Hard times on the farm
According to an analysis from the Federal Reserve Bank of Minneapolis, the number of farms filing for bankruptcy has been growing this past year. According to statistics, 84 farms filed for Chapter 12 bankruptcy in Wisonsin, Minnesota, North Dakota, South Dakota and Montana in the 12 months ending in June 2018. In Minnesota alone, the number of bankruptcies more than doubled from eight in 2013-2014 to 20 this past year.
It’s not hard to understand why. Farming is tough business in the first place. It is highly dependent on weather, prices rise and fall depending on the harvests, so bumper crops have the unintended effect of driving down prices.
This year, of course, farmers have had to contend with the U.S. trade war with China. President Donald Trump’s tarrifs on Chinese steel and other products resulted in retaliatory tariffs from China on U.S. crops, which has driven down prices even further. Dairy and beef farmers are feeling the economic pinch as well.

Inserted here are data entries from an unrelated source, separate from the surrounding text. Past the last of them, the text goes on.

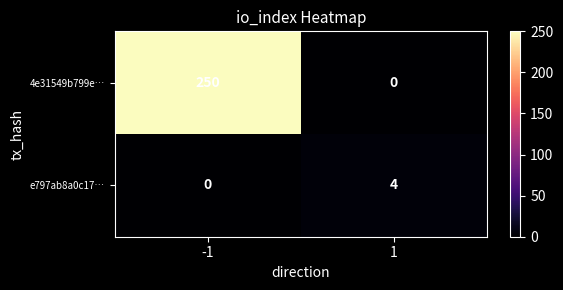

At how many categories does at least one series exceed 176?

1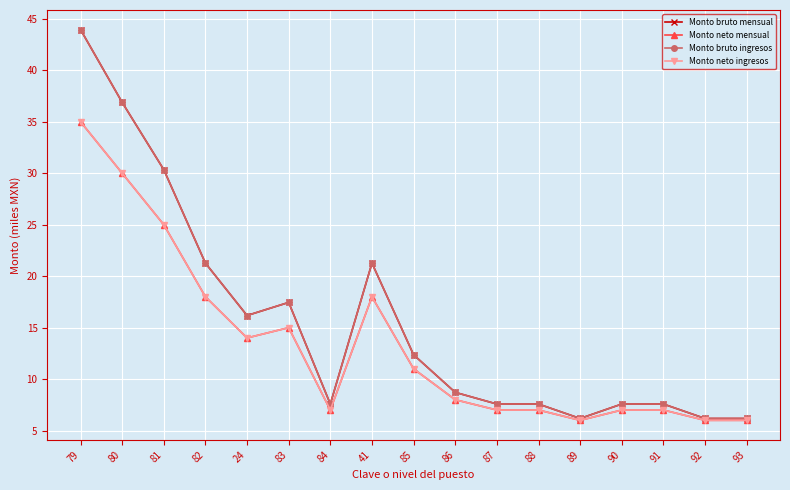

What is the sum of the Monto neto mensual values at 91 and 81?

32.0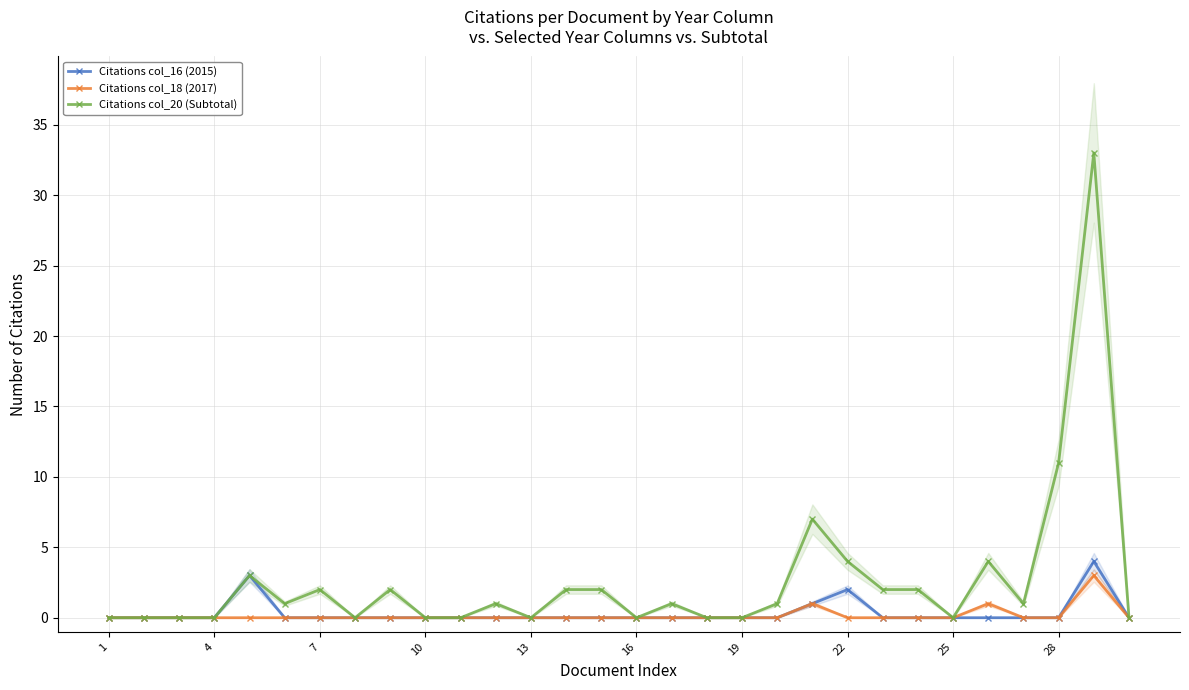

The value of Citations col_18 (2017) at 19 is 0. True or false?

True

Some of them are responding by getting out of the business altogether.
The pressure is on farmers and the bankers to get through this tough period, as they usually do. But it is also incumbent on the government to do what it can by passing a decent farm bill as soon as possible, and for President Trump to either settle his trade war or come up with a lot more money to support farmers he is victimizing.